Ginger Skinny Jeans Pattern by Closet Case Patterns

 I’ve already cut out some Jutland Pants by Thread Theory for my husband (I’m actually doing a muslin/test garment for this one), and I’ve traced out the Strathcona Henley for him, too.  Lest you start to think I’m abandoning my really good streak of selfish sewing, you should probably know that I LOVE henleys, so once I make him one, I plan to adapt the pattern into one for me as well.  (And how about a girl version of some fleece-lined Jutlands?  Sounds like wintry heaven to me!  I’m saving that idea for the future!)

In the top row are some shirts I’ve tried before, and I still have fabric from the summer to do additional renditions of those.  My first version of the princess seam button down on the top left (Butterick 5526) should make an appearance on the blog soon since I made it to wear to a wedding.  I already whipped up a quick Briar fleece shirt (still to be blogged) to wear for travelling to the wedding, and I need to make a broad back adjustment to the pattern for the button-down on the right (Simplicity 1538) before remaking that one.

-.-.-

**Short task**
Return, word for word, the part of the sewing passage that starts at the words "I’ve already cut" and ends after the words "for the future!)".

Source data
-.-.-

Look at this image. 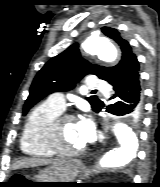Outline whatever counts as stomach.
Wrapping results in <instances>:
<instances>
[{"mask_svg": "<svg viewBox=\"0 0 160 187\" xmlns=\"http://www.w3.org/2000/svg\"><path fill=\"white\" fill-rule=\"evenodd\" d=\"M81 169V164L71 158L58 159L41 170L33 182H72ZM67 183H35L37 187L63 186Z\"/></svg>", "mask_w": 160, "mask_h": 187, "instance_id": "stomach-1", "label": "stomach"}]
</instances>
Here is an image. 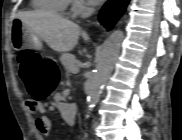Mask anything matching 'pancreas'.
<instances>
[{
	"label": "pancreas",
	"instance_id": "1",
	"mask_svg": "<svg viewBox=\"0 0 182 140\" xmlns=\"http://www.w3.org/2000/svg\"><path fill=\"white\" fill-rule=\"evenodd\" d=\"M60 60L67 72H72L77 68V60L72 54H64Z\"/></svg>",
	"mask_w": 182,
	"mask_h": 140
}]
</instances>
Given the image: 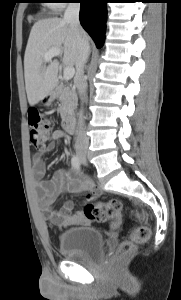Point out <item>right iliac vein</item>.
<instances>
[{
    "label": "right iliac vein",
    "instance_id": "right-iliac-vein-1",
    "mask_svg": "<svg viewBox=\"0 0 181 300\" xmlns=\"http://www.w3.org/2000/svg\"><path fill=\"white\" fill-rule=\"evenodd\" d=\"M79 157H80V159L85 160L86 159V153H79Z\"/></svg>",
    "mask_w": 181,
    "mask_h": 300
}]
</instances>
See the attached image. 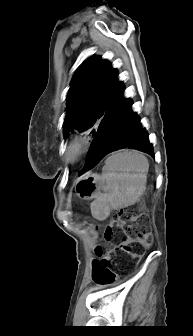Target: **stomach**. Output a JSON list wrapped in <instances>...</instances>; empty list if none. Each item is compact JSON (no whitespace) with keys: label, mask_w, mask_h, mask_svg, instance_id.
<instances>
[{"label":"stomach","mask_w":193,"mask_h":336,"mask_svg":"<svg viewBox=\"0 0 193 336\" xmlns=\"http://www.w3.org/2000/svg\"><path fill=\"white\" fill-rule=\"evenodd\" d=\"M103 179L98 174H87L76 182L77 195L84 200H92L100 194L103 187Z\"/></svg>","instance_id":"obj_1"}]
</instances>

-.-.-

**Response**
I’ve already cut out some Jutland Pants by Thread Theory for my husband (I’m actually doing a muslin/test garment for this one), and I’ve traced out the Strathcona Henley for him, too.  Lest you start to think I’m abandoning my really good streak of selfish sewing, you should probably know that I LOVE henleys, so once I make him one, I plan to adapt the pattern into one for me as well.  (And how about a girl version of some fleece-lined Jutlands?  Sounds like wintry heaven to me!  I’m saving that idea for the future!)